昨日の夜はあれだけ俺のことをバカにしたくせに。今朝は家出しようとする俺を「どうせ夕方頃には帰ってくるんでしょ? おみやげよろしくー」と見送ったくせに。いつも人の頭を悩ませるぐらい奔放なのに、どうしてこういうときだけ過保護なんだ、こいつは。
俺は拳をつよく握り締めて、高みから見下ろすナベリウスをねめつけた。
「心して傾聴しろ。そこにおられる方は、我らが偉大なる《バアル》の血を引く――」
「――うるせえバカ! おまえはちょっと黙ってろ!」
不気味なまでの静けさに支配されていた空間に、俺の怒声が響き渡る。そこでようやく彼女は言葉を紡ぐのを止め、こちらに注目した。凛としていた面持ちが、へなへなと歪んでいく。
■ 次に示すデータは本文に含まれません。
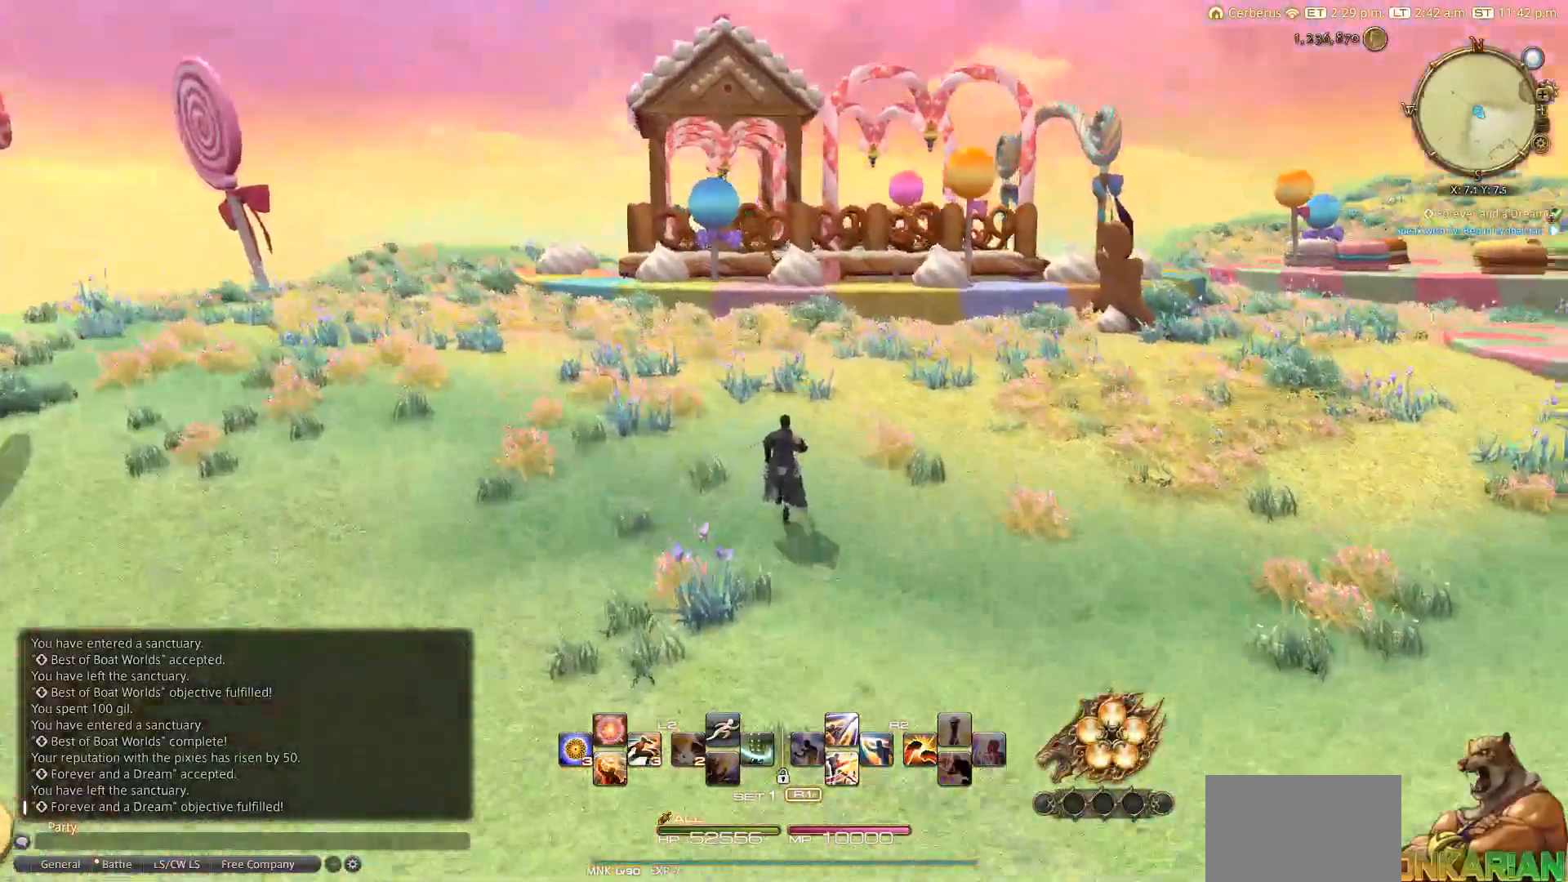
{"buttons": [], "left_stick": "up", "right_stick": "up-right", "events": [[217, "right_stick", "right"], [350, "right_stick", "up-right"]]}
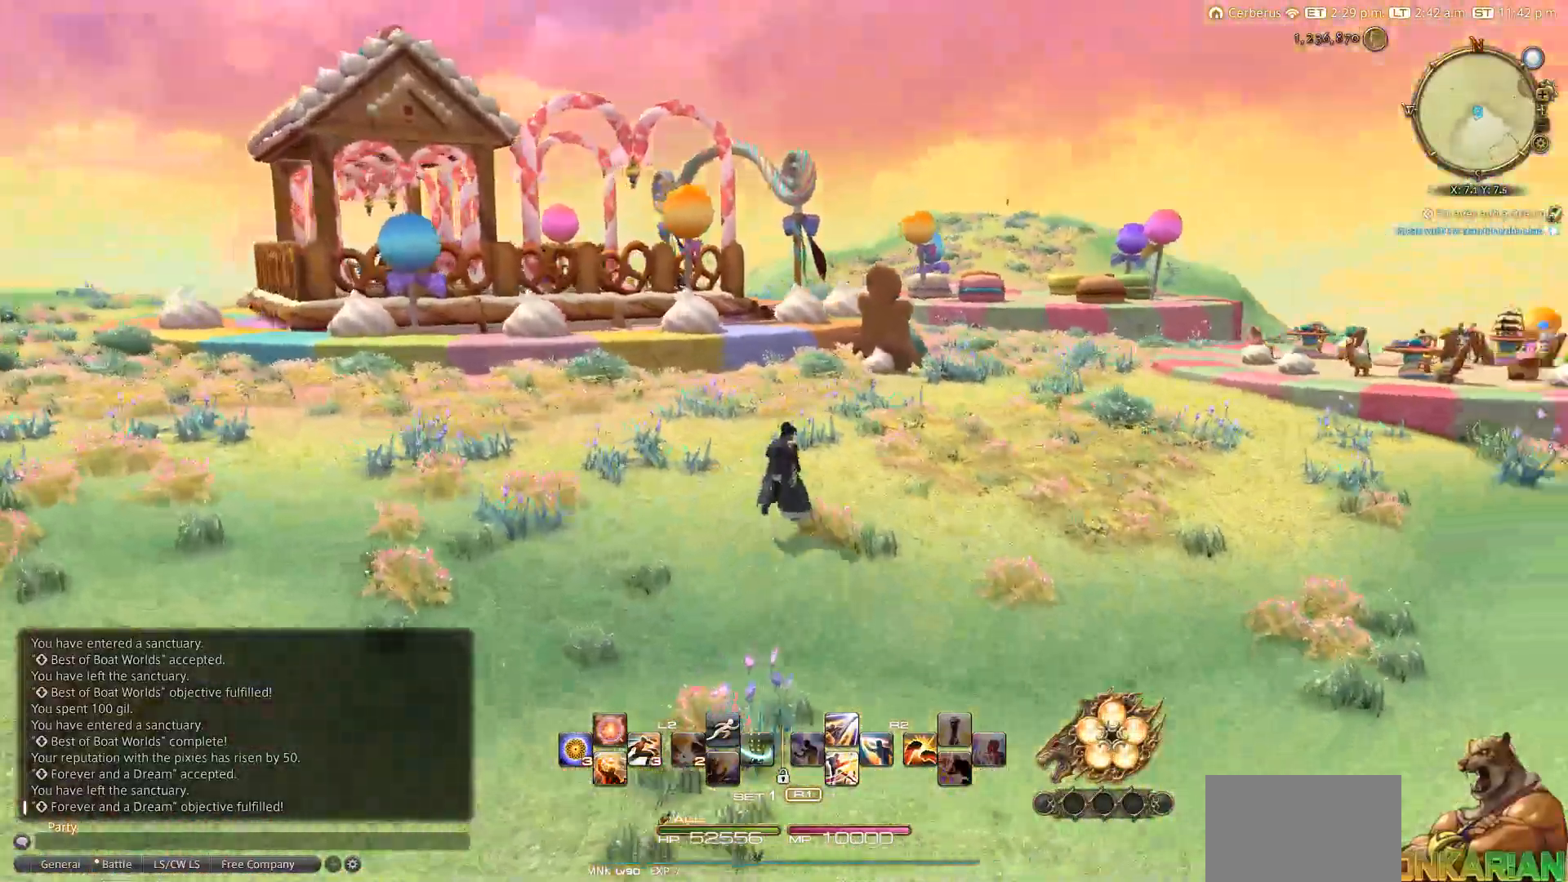
{"buttons": [], "left_stick": "up", "right_stick": "center", "events": [[167, "right_stick", "center"]]}
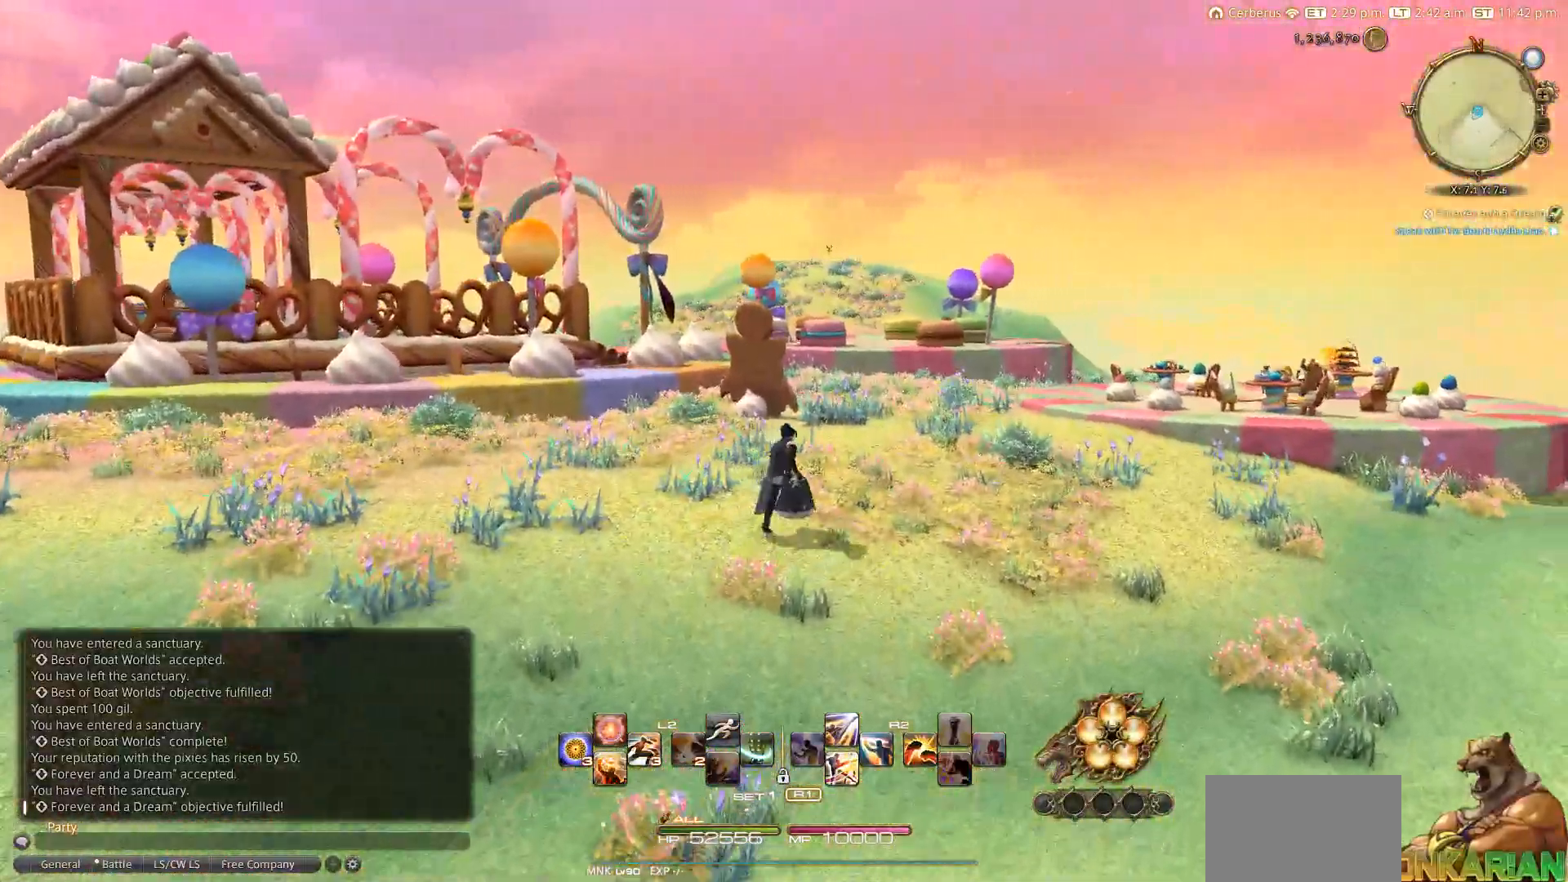
{"buttons": [], "left_stick": "up", "right_stick": "center", "events": []}
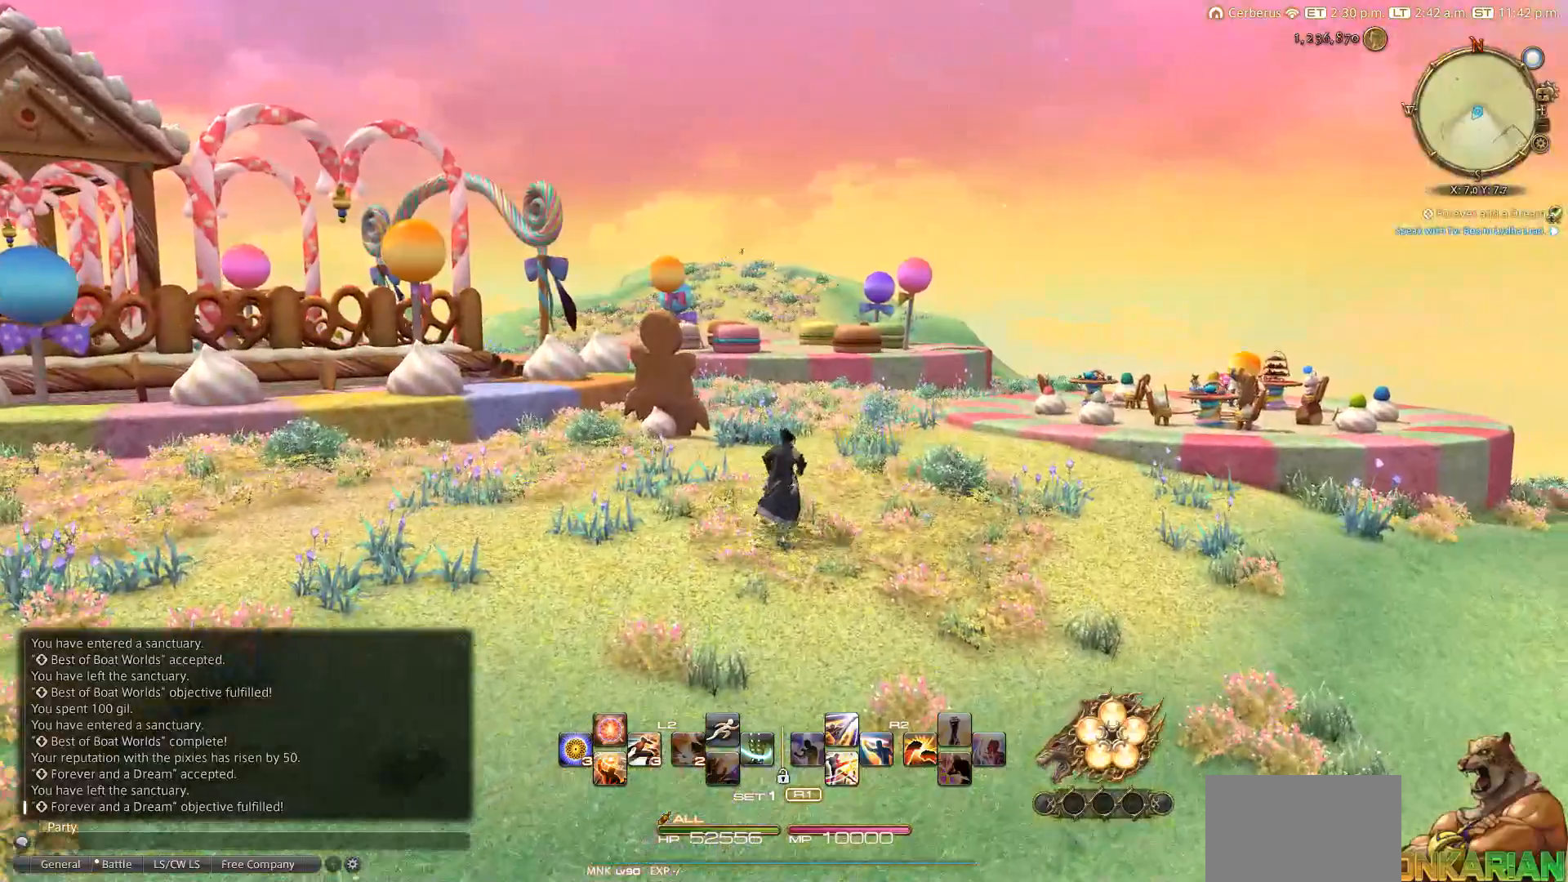
{"buttons": [], "left_stick": "up", "right_stick": "left", "events": [[283, "right_stick", "left"]]}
「で、でも、こいつら夕貴に危害を加えようとしたんでしょ? 夕貴はわたしのマスターだから、こうして護るのは当たり前で……」
「うるさい。言い訳すんな。おまえが怒るのも分かるけど、俺はリズと話がしたいんだよ。だから、黙ってろ」
あえて冷たく、権高に告げた。ナベリウスのことは好きだけど、だからといって、いつも振り回されてばかりの俺じゃない。たまにはガツンと言ってやらないと男が廃るというものだ。
やがて十数秒ほど沈黙が続いたあと、ナベリウスは観念したように体重を預けていた枝のうえから弱々しく飛び降り、俺のとなりに着地した。ふわりと舞い上がる銀髪とは対照的に、滑らかな線を描く肩はひどく落ち込んでいた。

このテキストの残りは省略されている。